“Per prepararsi alle sfide future, i governi devono adottare infatti misure proattive per valutare le vulnerabilità. Insieme alle imprese e agli investitori, devono investire nell’adattamento e nella resilienza (qualità delle infrastrutture, conservazione delle risorse vitali, ecc.) che, secondo le Nazioni Unite, rappresentano attualmente solo il 21% dei finanziamenti internazionali per il clima. I governi possono anche affrontare le disuguaglianze fornendo sostegno finanziario alle popolazioni vulnerabili. Dovrebbero intervenire promuovendo la copertura assicurativa e la creazione di sistemi di microassicurazione, che ridurrebbero l’impatto degli shock sulle finanze pubbliche. Per le imprese, infine, si tratta di adeguare le loro pratiche per ridurre l’impatto ambientale, coinvolgendo la parte a monte della catena del valore, i lavoratori e le comunità locali per garantire una giusta transizione”. Sono queste le conclusioni a cui giunge Céline Zanella, Sustainable investment research analyst di Crédit Mutuel Asset Management, in un’analisi sulle diseguaglianze economiche e sociali che emergono tra i paesi ad alto e basso reddito in seguito alle catastrofi naturali. Queste, secondo la vision di Zanella, evidenziano l’urgenza dell’adattamento al cambiamento climatico e sottolineano l’importanza della “giustizia climatica”.
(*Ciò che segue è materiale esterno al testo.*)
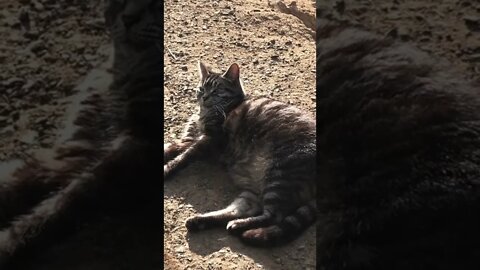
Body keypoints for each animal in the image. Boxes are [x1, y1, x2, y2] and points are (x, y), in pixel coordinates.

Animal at [0, 0, 162, 266]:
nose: (128, 18)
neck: (127, 71)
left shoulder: (131, 153)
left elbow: (56, 207)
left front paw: (6, 244)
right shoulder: (75, 148)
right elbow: (18, 179)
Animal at [163, 61, 316, 247]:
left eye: (216, 91)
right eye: (201, 88)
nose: (204, 97)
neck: (205, 114)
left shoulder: (208, 141)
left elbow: (182, 158)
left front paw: (166, 169)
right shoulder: (189, 140)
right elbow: (171, 146)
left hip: (280, 176)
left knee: (273, 216)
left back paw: (246, 230)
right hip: (256, 189)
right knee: (242, 210)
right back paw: (202, 221)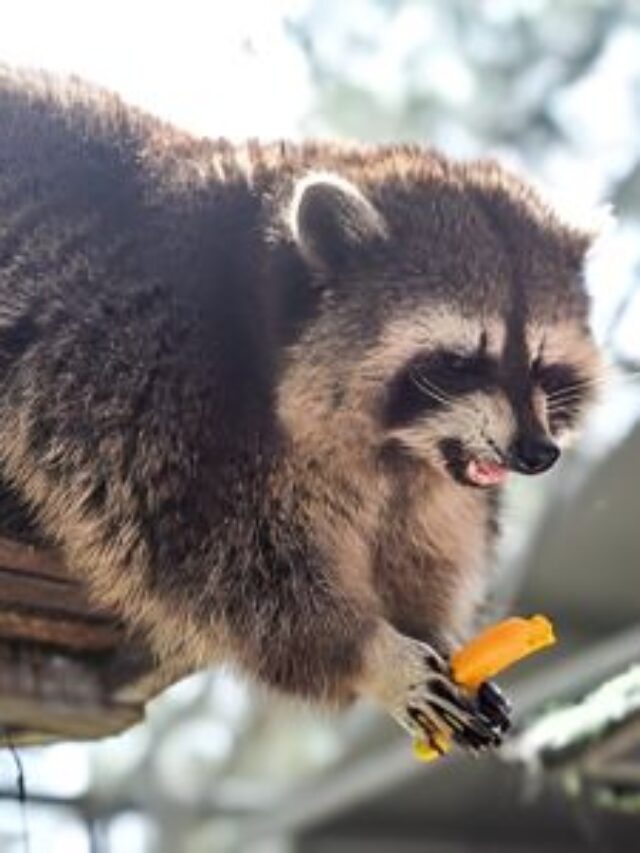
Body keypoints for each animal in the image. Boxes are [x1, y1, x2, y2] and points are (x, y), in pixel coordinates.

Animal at [0, 68, 601, 751]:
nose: (538, 454)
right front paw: (373, 652)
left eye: (543, 366)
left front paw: (429, 627)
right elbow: (216, 565)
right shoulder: (156, 387)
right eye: (459, 362)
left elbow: (421, 542)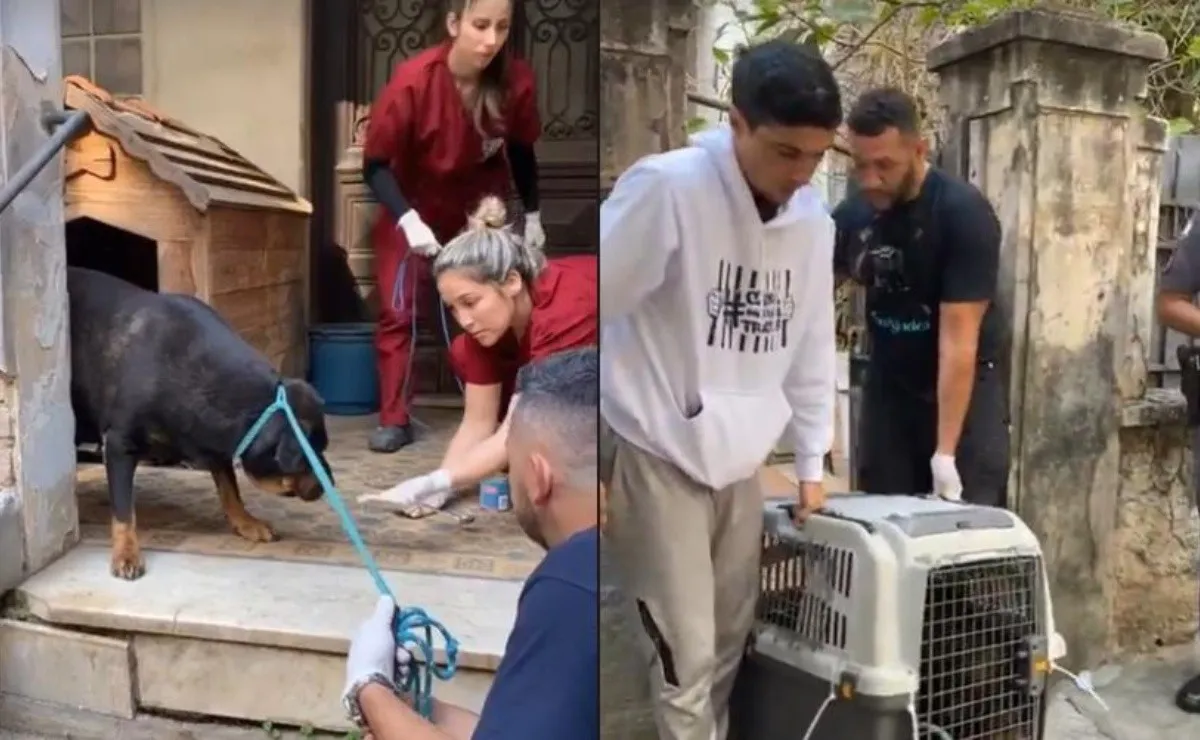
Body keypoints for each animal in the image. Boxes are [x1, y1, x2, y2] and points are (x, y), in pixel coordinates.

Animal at [69, 268, 333, 580]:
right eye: (306, 458)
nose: (329, 484)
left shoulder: (215, 440)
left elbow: (230, 488)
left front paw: (248, 523)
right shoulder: (120, 442)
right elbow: (123, 507)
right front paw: (127, 555)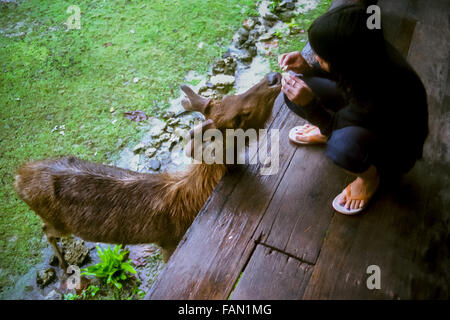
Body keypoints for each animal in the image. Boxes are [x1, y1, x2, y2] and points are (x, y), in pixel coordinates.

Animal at [14, 72, 282, 270]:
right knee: (46, 230)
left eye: (231, 95)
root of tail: (18, 177)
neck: (195, 199)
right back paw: (63, 264)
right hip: (57, 221)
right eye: (239, 117)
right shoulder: (169, 242)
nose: (273, 77)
I rischi del cambiamento climatico per i Paesi a basso reddito
Nei Paesi a basso reddito, spiega Zanella, è particolarmente difficile valutare l’impatto degli eventi climatici, soprattutto per quanto riguarda i disastri ad insorgenza lenta come la siccità e le ondate di calore. E generalmente i costi indiretti, come quelli sociali – che spesso sono considerevoli e includono perdite umane, sofferenze, sfollamento di popolazioni, scomparsa del patrimonio culturale e perdita dei mezzi di sussistenza – non sono inclusi nella stima.
La “giustizia climatica”
“Queste disuguaglianze evidenziano l’urgenza dell’adattamento al cambiamento climatico e sottolineano l’importanza della ‘giustizia climatica’ – spiega Zanella – un concetto che si riferisce all’impatto del cambiamento climatico sulle popolazioni, al di là dei soli effetti ambientali o fisici”.
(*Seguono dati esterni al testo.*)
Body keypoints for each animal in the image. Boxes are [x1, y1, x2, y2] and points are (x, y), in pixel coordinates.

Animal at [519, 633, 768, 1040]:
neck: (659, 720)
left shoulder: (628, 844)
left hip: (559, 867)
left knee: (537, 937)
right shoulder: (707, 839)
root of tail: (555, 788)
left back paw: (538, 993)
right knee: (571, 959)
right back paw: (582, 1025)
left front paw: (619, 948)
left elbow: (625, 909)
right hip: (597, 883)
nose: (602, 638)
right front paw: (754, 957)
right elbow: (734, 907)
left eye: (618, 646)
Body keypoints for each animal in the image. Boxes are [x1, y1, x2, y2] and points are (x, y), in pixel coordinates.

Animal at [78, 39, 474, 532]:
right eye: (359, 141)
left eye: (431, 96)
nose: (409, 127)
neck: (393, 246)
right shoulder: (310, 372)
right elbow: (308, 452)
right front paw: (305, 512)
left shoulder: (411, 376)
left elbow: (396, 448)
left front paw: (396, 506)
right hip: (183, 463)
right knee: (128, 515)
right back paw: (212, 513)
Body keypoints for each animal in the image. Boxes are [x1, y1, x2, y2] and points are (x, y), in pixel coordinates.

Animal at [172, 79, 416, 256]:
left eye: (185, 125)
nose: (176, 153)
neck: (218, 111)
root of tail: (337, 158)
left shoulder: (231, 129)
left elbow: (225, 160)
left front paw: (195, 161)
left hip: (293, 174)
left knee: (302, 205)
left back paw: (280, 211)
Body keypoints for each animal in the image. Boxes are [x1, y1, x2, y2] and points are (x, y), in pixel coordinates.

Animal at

Le differenze tra Paesi ad alto e a basso reddito
Se in termini assoluti l’impatto economico dei cambiamenti climatici è maggiore nei Paesi ad alto reddito, spiega l’esperta, poiché il valore delle infrastrutture e delle abitazioni tende ad essere più elevato, questi Paesi hanno anche maggiori probabilità di avere una copertura con sistemi assicurativi, il che rende l’impatto finanziario più facile da quantificare. Quanto alle conseguenze sociali, sono invece tipicamente più elevate nei Paesi a basso reddito, anche se meno quantificabili. “Queste popolazioni hanno meno beni – sottolinea Zanella – meno copertura assicurativa e generalmente un accesso limitato ai servizi pubblici”.
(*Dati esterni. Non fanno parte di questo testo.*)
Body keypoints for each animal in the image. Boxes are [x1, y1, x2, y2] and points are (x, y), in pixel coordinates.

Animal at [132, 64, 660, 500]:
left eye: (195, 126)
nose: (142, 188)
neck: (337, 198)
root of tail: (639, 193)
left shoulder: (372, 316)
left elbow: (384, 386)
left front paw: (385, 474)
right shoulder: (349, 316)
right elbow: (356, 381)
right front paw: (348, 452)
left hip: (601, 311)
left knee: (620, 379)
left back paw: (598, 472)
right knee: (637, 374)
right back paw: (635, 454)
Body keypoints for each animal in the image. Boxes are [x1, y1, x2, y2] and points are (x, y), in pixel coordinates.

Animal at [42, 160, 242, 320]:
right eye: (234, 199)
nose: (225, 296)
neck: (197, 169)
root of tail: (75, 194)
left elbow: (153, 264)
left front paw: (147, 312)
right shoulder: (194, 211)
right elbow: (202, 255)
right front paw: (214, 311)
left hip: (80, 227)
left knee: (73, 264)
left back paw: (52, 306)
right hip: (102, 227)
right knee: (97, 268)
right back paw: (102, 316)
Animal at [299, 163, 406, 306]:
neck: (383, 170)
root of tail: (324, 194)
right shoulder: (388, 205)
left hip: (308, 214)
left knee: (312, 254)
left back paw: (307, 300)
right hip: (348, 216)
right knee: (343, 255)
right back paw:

L’analisi attraverso le coperture assicurative
Un altro modo per affrontare queste disuguaglianze è quello di esaminare più da vicino la questione della copertura assicurativa, e anche in questo caso a essere penalizzate sono soprattutto le popolazioni più vulnerabili, che non possono permettersi un’assicurazione o un trasferimento.
“La mancanza di copertura assicurativa compromette anche il profilo creditizio dei mutuatari, imprese incluse – argomenta Zanella – rendendo più difficile la fase di ricostruzione. Inoltre, evidenzia le disuguaglianze tra i Paesi”.
I dati di Swiss Re
Secondo i dati raccolti da Swiss Re su un periodo di 10 anni, tra il 2014 e il 2023, il “gap di protezione” legato alle catastrofi naturali, che si riferisce alla differenza tra i danni assicurati e quelli non assicurati, è molto maggiore in Asia (85%) e America Latina (80%) rispetto al Nord America (43%). Ma il divario è significativo anche per la regione EMEA (70%), dove è maggiore nei Paesi emergenti rispetto a quelli avanzati.